» Textauszug:
^^^^
Kolumne von Michael Lind: Wer H sagt, muss auch E sagen

Kolumne von Michael Lind: Wer H sagt, muss auch E sagen

Bundeswirtschaftsminister Peter Altmaier von der CDU gilt seit seiner Amtszeit als Bundesumweltminister in den Jahren 2012/2013 als Mensch gewordene Bremse beim Ausbau der erneuerbaren Energien. Ausgerechnet er durfte auf dem Energiegipfel 2020 der Wirtschafts- und Finanzzeitung Handelsblatt im Januar Großes ankündigen: Die Bundesregierung arbeitet an einer Wasserstoffstrategie. Ein Schritt in Richtung CO2- und Klima-Neutralität? Ungewiss.

Michael Lind schreibt seit 30 Jahren für und über die nationale und internationale Roboter- und Automatisierungsbranche. Er war knapp zwei Jahrzehnte lang Chefredakteur (später auch Herausgeber) einer Zeitschrift zu diesen Themen. (Bild: Michael Lind)

Zu den Inhalten des dazugehörigen Strategiepapiers wollte oder konnte Altmaier nichts Konkretes sagen. Es muss noch in diversen Ressorts abgestimmt werden, bevor es ins Bundeskabinett gelangt. Und was bei solchen Abstimmungsprozessen aus Strategiepapieren, Gesetzesvorlagen, Novellierungen gestrichen beziehungsweise in sie hineingeschrieben wird, das lassen die finalen Fassungen des Klima-, des Pflege- oder des jüngsten Rentenpäckchens – um beispielhaft einige zu nennen – nur ansatzweise erahnen.

Folglich erschöpften sich des Ministers Erklärungsversuche in einer Art verbaler Lüftlmalerei, was mit Wasserstoff als Energieträger alles möglich sei; der CO2-freie Brennstoffzellen-Antrieb von Schiffen und von Lkw im Fernverkehr etwa, die emissionsfreie Stahl- und Gaserzeugung und dergleichen mehr. Nun hat Wasserstoff als alternative Antriebsenergie beileibe nicht nur Vorteile. Und genau das spaltet das Expertenlager in Pro und Contra. Der Wirkungsgrad von Brennstoffzellenantrieben z.B. ist niedrig, die Wasserstoffherstellung selbst sehr energieintensiv.
^^^^
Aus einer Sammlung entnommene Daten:
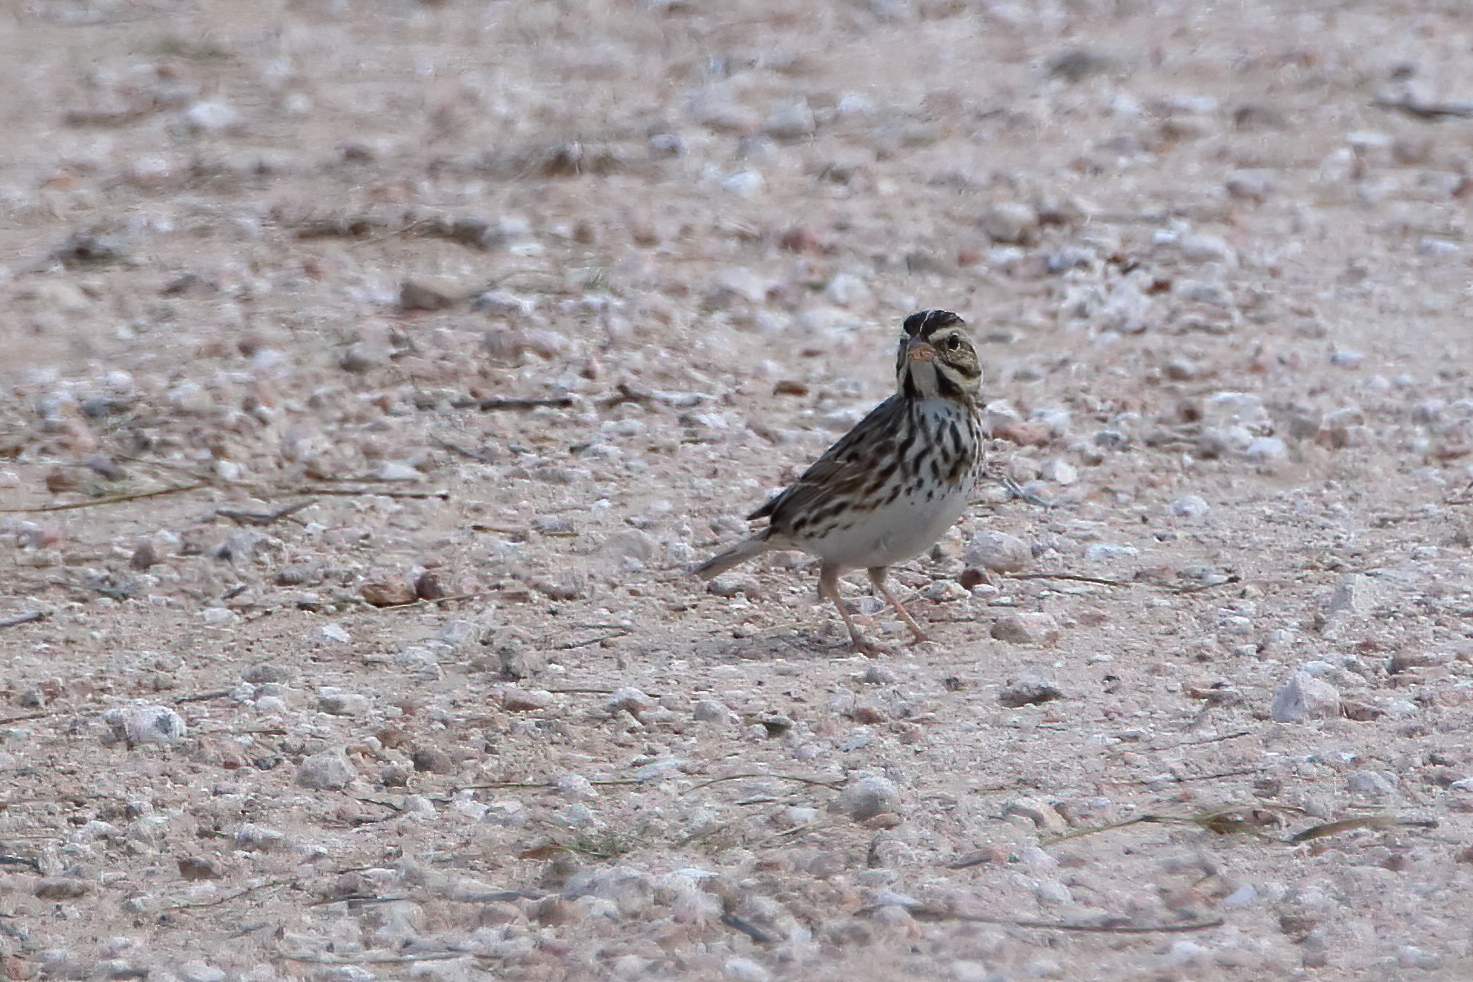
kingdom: Animalia
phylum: Chordata
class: Aves
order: Passeriformes
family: Passerellidae
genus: Passerculus
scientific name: Passerculus sandwichensis
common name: Savannah sparrow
^^^^
» Ihre Aufgaben:
• 1. Geben Sie einen Abschnitt der Kolumne zur Wasserstoffstrategie wortgetreu wieder. Setzen Sie bei den Worten mit „Folglich erschöpften sich“ ein und enden Sie nach „selbst sehr energieintensiv.“.
• 2. Prüfen Sie, ob die folgenden Aussagen mit der Kolumne zur Wasserstoffstrategie übereinstimmen, und antworten Sie jeweils mit Ja oder Nein samt den entscheidenden Worten der Kolumne im genauen Wortlaut: (a) Altmaier kündigte die Wasserstoffstrategie auf dem Energiegipfel 2020 des Handelsblatts an. (b) Das Strategiepapier liegt dem Bundeskabinett bereits vor. (c) Der Wirkungsgrad von Brennstoffzellenantrieben ist laut Kolumne hoch.

» Vollständige Lösungen:
• 1.
Folglich erschöpften sich des Ministers Erklärungsversuche in einer Art verbaler Lüftlmalerei, was mit Wasserstoff als Energieträger alles möglich sei; der CO2-freie Brennstoffzellen-Antrieb von Schiffen und von Lkw im Fernverkehr etwa, die emissionsfreie Stahl- und Gaserzeugung und dergleichen mehr. Nun hat Wasserstoff als alternative Antriebsenergie beileibe nicht nur Vorteile. Und genau das spaltet das Expertenlager in Pro und Contra. Der Wirkungsgrad von Brennstoffzellenantrieben z.B. ist niedrig, die Wasserstoffherstellung selbst sehr energieintensiv.

• 2.
(a) Ja: „Ausgerechnet er durfte auf dem Energiegipfel 2020 der Wirtschafts- und Finanzzeitung Handelsblatt im Januar Großes ankündigen: Die Bundesregierung arbeitet an einer Wasserstoffstrategie.“
(b) Nein: „Es muss noch in diversen Ressorts abgestimmt werden, bevor es ins Bundeskabinett gelangt.“
(c) Nein: „Der Wirkungsgrad von Brennstoffzellenantrieben z.B. ist niedrig“